By Jonathan Kjær Grønbæk, Morten Wibroe, Sebastian Toescu, Radek Fric, Birthe Lykke Thomsen, Lisbeth Nørgaard Møller, Pernilla Grillner, Bengt Gustavsson, Conor Mallucci, Kristian Aquilina, Greg Adam Fellows, Emanuela Molinari, Magnus Aasved Hjort, Mia Westerholm -Ormio, Rosita Kiudeliene, Katalin Mudra, Peter Hauser, Kirsten van Baarsen, Eelco Hoving, Julian Zipfel, Karsten Nysom, Kjeld Schmiegelow, Astrid Sehested, Marianne Juhler, René Mathiasen, on behalf of CMS study group

Cerebellar mutism syndrome (CMS) as a complication of cerebellar tumor surgery in children was investigated in these articles, which describe a large prospective international multicenter study. We enrolled 500 children who had surgery for a cerebellar tumor and followed them for a year after surgery to see if they developed signs of CMS and how they recovered afterwards. The main focus was on language disorders such as muteness or severely reduced speech, and in article 1 we were particularly interested in whether the surgical approach, the type and location of the tumor and the age of the child played a role in developing CMS. We found that the access route was not associated with risk of CMS, but the type of tumor, location near the brainstem, and younger age were associated with a higher risk – even when the effect of the other parameters was taken into account. Based on this, we concluded that the location of the tumor near connections between the cerebellum and cerebrum is decisive for affecting the language function in connection with the surgery, and that the type of tumor itself – and not the associated location – plays an important role.

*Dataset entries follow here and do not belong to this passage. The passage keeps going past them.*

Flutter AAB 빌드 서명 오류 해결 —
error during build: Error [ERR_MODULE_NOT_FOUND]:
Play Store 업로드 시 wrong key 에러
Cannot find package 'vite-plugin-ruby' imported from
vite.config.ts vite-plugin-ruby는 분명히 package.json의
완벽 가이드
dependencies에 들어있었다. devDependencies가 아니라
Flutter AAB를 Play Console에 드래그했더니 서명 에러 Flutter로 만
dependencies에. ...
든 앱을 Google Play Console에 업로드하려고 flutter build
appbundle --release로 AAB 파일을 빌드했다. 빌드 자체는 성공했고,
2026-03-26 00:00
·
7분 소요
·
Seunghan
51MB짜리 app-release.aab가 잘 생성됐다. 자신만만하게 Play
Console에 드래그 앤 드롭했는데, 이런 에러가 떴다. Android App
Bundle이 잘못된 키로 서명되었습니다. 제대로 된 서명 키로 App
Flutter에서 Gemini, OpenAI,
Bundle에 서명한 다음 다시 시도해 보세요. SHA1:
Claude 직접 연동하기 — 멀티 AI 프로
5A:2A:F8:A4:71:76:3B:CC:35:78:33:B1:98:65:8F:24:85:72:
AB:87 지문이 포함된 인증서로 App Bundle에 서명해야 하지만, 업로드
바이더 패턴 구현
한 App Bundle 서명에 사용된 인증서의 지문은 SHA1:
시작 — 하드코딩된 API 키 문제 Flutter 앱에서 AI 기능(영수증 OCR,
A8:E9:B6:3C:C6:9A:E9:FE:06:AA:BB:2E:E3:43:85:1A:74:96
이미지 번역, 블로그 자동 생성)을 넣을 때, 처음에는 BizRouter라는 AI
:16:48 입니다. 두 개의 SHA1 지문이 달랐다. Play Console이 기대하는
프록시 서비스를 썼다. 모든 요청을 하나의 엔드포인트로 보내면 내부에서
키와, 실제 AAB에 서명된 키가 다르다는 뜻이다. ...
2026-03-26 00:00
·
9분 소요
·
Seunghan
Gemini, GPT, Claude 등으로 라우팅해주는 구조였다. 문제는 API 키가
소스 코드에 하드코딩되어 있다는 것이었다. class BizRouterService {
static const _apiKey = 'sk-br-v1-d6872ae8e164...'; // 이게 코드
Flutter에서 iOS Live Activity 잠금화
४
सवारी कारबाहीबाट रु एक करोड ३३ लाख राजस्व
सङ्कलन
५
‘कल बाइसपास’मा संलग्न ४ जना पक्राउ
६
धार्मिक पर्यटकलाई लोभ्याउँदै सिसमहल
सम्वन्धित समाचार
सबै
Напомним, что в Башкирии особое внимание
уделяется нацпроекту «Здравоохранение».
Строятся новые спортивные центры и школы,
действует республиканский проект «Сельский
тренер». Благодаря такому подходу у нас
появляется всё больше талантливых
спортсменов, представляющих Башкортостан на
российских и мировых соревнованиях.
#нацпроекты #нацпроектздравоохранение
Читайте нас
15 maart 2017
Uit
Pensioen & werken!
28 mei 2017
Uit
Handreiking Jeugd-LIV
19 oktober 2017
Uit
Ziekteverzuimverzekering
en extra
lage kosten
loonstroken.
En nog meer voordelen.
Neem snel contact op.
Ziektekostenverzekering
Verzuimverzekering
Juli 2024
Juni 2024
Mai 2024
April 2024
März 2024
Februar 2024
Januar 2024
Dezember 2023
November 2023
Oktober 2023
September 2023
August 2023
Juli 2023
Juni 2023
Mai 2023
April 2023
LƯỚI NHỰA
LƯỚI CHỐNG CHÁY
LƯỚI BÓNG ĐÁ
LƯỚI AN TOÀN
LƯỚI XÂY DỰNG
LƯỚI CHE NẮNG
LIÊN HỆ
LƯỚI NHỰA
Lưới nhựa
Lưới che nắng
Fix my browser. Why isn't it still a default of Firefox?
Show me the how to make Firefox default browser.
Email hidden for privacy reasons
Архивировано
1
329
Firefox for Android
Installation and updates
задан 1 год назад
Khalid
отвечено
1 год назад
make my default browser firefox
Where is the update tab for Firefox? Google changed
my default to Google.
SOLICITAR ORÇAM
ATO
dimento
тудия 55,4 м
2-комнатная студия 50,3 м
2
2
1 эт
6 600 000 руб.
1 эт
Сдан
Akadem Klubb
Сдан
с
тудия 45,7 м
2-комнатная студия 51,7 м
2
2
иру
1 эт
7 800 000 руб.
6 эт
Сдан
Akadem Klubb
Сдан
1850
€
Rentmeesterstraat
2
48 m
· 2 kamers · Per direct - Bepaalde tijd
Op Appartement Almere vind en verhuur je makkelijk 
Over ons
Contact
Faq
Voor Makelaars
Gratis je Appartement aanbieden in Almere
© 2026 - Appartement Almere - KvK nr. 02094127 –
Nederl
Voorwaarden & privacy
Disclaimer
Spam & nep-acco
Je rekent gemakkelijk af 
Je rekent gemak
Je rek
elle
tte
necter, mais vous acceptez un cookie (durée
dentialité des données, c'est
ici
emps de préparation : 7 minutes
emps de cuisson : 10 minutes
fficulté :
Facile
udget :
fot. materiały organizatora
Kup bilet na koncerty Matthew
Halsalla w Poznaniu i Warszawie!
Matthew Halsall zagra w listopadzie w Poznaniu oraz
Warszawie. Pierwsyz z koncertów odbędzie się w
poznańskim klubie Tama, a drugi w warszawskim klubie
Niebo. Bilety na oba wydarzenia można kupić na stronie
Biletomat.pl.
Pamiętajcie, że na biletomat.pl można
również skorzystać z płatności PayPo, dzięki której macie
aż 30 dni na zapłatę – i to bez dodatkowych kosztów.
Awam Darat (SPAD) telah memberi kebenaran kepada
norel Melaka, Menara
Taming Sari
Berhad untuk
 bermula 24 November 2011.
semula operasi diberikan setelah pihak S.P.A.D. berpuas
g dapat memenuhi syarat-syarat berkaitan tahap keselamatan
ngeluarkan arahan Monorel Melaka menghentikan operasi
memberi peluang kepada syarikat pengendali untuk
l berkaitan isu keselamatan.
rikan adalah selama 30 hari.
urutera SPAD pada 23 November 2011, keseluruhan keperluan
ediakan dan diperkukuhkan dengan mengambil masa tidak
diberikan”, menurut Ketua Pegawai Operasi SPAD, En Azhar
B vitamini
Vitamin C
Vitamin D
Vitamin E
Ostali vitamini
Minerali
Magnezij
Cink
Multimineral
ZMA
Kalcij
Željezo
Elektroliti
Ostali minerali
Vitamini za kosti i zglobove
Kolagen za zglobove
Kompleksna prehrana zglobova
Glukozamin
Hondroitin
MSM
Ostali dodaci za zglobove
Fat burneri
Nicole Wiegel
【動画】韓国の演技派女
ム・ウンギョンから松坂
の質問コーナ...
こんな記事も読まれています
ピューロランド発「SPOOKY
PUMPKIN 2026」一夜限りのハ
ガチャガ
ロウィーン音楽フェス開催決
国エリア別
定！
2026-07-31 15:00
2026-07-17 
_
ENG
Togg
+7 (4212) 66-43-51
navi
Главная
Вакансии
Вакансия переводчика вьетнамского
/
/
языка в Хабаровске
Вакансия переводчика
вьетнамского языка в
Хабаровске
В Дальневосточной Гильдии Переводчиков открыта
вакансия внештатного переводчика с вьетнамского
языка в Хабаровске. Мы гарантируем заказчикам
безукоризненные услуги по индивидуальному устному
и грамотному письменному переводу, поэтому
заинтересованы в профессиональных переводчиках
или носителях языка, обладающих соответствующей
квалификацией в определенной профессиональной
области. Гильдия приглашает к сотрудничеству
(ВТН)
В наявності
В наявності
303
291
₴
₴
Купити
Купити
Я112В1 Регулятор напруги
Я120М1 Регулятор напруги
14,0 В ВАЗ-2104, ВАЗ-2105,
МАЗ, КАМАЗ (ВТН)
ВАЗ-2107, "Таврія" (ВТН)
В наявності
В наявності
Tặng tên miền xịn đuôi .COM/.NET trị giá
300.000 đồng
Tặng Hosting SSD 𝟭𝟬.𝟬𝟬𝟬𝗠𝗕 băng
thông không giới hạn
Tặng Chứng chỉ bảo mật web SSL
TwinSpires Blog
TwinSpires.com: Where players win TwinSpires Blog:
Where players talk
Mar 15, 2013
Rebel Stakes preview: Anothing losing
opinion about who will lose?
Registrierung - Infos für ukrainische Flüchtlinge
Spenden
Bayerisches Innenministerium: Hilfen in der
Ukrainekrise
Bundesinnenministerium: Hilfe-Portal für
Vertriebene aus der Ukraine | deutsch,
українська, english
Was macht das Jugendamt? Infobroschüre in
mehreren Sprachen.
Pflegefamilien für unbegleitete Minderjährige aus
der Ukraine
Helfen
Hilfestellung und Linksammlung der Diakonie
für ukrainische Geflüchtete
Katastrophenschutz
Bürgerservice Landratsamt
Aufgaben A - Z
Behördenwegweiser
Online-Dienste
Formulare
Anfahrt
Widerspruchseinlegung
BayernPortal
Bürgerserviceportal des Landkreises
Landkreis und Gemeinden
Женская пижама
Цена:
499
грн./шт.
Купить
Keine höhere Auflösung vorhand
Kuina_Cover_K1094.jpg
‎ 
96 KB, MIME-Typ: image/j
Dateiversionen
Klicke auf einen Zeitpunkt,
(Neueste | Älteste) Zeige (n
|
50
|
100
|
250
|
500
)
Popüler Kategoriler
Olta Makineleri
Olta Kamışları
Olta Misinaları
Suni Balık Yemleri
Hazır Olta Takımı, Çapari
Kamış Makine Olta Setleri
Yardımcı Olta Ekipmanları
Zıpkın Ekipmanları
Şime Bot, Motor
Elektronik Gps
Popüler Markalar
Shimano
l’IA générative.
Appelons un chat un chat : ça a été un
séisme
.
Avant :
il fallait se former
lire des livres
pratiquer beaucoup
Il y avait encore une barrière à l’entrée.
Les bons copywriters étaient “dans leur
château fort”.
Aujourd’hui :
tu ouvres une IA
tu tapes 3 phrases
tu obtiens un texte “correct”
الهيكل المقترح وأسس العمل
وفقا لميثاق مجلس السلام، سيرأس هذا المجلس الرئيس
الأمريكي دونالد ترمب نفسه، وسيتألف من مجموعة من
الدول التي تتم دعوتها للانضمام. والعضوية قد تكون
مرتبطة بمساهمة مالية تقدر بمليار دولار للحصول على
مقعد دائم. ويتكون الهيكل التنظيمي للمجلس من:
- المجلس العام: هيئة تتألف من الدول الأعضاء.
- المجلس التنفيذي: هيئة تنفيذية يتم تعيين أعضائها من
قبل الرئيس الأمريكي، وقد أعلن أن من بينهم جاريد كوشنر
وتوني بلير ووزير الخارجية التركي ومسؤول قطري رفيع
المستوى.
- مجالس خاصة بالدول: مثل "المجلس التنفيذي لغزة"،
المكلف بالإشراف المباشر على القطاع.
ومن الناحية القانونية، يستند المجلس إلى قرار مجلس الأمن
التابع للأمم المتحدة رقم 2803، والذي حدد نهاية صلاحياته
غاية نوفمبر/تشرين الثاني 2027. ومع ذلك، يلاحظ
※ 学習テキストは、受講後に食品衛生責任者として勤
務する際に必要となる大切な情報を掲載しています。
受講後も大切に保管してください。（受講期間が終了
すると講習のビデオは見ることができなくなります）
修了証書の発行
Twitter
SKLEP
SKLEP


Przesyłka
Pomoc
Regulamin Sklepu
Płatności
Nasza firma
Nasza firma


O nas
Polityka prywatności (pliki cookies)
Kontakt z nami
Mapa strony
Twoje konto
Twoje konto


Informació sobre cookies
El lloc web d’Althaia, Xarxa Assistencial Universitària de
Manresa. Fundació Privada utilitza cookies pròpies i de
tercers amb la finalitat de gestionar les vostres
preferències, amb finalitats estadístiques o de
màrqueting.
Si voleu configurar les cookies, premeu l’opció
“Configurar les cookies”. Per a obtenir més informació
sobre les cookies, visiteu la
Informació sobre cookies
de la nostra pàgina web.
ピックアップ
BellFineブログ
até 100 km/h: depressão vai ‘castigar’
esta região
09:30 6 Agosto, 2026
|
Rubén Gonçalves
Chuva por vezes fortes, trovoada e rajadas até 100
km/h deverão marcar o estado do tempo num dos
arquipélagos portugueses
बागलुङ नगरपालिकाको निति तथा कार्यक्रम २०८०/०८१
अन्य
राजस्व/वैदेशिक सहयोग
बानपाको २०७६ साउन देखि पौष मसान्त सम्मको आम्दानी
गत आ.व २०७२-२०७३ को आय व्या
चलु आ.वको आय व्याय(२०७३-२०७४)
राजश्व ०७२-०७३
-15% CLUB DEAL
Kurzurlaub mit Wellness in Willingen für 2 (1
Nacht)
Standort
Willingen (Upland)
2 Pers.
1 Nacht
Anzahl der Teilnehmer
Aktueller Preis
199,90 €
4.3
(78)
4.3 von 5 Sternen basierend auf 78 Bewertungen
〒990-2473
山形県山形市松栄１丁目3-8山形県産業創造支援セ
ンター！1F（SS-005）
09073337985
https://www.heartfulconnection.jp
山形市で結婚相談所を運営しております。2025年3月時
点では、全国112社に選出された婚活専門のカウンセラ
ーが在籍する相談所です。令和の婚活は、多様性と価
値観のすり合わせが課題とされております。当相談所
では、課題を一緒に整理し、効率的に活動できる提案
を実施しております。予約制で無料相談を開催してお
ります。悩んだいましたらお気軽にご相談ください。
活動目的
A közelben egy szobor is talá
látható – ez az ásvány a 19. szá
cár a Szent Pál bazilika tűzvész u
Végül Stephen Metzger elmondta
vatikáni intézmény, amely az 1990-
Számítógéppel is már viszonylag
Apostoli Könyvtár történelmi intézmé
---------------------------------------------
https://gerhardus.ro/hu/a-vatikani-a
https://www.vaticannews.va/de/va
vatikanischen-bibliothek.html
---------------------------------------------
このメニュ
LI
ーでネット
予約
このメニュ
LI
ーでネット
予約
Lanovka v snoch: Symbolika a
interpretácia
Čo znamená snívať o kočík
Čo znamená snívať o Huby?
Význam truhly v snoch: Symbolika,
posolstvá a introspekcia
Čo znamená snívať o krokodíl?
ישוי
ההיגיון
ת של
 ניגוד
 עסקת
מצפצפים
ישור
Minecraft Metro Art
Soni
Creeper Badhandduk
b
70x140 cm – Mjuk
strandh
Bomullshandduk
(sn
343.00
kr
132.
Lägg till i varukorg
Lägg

Some of the children are re-operated on if residual tumor or recurrence is found on a control scan in the course after the first operation. In article 2, we were interested in whether there was a difference in the risk of CMS between the first and second operation. Contrary to our hypothesis, we found that the risk was lower with a secondary operation. We attributed this to three factors: that the primary operation may be a more complicated procedure, that the patients may be more severely affected before the first operation, and that there may be an effect of neuronal plasticity between the two operations.